Dutch health authority accepts foreign trips from drugs firms: NRC

The Dutch healthcare authority NZa accepts foreign travel trips from companies which do business with the organisation or which the authority supervises, the NRC says on Saturday.

The paper has carried out research into Theo Langejan’s expenses claims and concludes the NZa has broken its own guidelines on foreign travel.

Other regulators, such as the financial services authority AFM and consumer and markets authority ACM do not accept paid trips on principle, the paper says.

Drugs firms

Since 2010, Langejan has been on at least 16 trips paid for by companies and healthcare institutions. In April 2012 he spent four days in a hotel on the French Rivièra, courtesy of drugs company Pfizer. The suite where he stayed cost €700 a night, the paper says.

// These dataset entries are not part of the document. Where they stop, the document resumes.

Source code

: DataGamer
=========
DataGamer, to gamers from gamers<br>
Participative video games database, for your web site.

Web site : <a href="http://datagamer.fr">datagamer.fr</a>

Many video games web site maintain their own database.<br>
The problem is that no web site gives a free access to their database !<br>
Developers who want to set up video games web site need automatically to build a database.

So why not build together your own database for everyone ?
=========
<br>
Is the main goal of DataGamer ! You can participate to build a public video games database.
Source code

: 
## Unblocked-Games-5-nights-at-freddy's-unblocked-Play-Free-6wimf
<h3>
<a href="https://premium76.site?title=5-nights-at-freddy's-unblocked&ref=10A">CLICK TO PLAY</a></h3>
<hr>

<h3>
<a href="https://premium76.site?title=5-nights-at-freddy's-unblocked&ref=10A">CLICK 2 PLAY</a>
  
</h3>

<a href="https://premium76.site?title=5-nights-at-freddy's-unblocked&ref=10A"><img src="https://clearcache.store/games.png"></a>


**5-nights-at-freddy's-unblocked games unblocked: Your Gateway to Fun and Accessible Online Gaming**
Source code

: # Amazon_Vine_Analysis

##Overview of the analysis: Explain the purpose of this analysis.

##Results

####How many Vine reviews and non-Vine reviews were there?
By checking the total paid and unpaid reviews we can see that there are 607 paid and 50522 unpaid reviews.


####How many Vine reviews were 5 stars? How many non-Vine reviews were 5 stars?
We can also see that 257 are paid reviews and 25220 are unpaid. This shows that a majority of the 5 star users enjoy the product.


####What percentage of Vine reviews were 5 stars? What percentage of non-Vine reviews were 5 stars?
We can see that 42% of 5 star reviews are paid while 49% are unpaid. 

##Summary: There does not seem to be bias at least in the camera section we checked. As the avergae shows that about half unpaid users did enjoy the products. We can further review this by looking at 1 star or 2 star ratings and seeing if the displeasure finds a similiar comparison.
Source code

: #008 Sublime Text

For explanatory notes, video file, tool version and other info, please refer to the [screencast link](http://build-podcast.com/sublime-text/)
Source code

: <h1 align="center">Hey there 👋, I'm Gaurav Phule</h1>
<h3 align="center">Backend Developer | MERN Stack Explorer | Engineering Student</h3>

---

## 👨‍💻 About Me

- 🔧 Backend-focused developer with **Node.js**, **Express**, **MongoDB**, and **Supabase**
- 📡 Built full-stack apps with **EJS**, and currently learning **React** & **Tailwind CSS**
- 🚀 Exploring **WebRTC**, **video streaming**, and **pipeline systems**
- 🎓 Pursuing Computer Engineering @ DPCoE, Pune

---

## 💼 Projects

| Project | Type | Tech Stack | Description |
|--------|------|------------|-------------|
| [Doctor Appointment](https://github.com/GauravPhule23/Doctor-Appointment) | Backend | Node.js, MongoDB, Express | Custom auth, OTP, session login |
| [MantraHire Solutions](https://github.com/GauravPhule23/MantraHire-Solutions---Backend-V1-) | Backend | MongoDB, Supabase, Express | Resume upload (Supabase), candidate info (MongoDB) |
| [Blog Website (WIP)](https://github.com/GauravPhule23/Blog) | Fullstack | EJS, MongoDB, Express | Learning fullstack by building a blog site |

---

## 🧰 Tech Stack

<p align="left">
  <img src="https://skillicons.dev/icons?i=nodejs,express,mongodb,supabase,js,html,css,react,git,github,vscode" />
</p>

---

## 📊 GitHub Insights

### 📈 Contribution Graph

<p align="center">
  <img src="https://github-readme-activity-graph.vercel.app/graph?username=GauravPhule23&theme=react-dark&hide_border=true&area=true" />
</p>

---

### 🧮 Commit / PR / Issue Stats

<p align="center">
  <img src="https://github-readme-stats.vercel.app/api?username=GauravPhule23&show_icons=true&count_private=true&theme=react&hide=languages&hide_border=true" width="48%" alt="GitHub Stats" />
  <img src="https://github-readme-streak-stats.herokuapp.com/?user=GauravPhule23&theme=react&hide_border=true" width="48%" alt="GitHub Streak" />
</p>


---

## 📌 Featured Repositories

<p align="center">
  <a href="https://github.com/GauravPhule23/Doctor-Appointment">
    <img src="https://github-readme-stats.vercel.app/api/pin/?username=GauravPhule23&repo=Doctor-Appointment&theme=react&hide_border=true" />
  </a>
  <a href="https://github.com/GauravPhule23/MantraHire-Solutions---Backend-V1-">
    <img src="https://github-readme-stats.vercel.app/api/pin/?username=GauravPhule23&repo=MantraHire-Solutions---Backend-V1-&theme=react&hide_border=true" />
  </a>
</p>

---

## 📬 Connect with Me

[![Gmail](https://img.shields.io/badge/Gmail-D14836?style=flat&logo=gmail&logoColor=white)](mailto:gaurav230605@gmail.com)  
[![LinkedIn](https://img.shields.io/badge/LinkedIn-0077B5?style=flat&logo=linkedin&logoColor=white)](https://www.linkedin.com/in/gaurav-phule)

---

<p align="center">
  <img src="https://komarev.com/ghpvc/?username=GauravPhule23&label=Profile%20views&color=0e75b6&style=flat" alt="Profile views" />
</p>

The NZa decides which medicines are covered by Dutch health insurance, and that includes Pfizer drugs, the NRC points out.

Accountancy consultants PwC has funded all-in trips to Singapore, Washington, South Africa and Mexico. Langejan made these trips as an ‘advisor’ to a PwC think tank but in NZa time, the NRC says.

KPMG, which did €420,000 worth of advisory work for the NZa in 2012, also paid for Langejan to attend a KPMG European Health Summit in Brussels, even though he had no role in the programme.

The NZa’s policy is to have sponsors pay travel and hotel expenses if an NZa official is speaking at a congress. Langejan’s predecessor Frank de Grave distanced the organisation from this policy.

The NZa said in a reaction that none of the trips the NRC has written about break the NZa’s internal rules.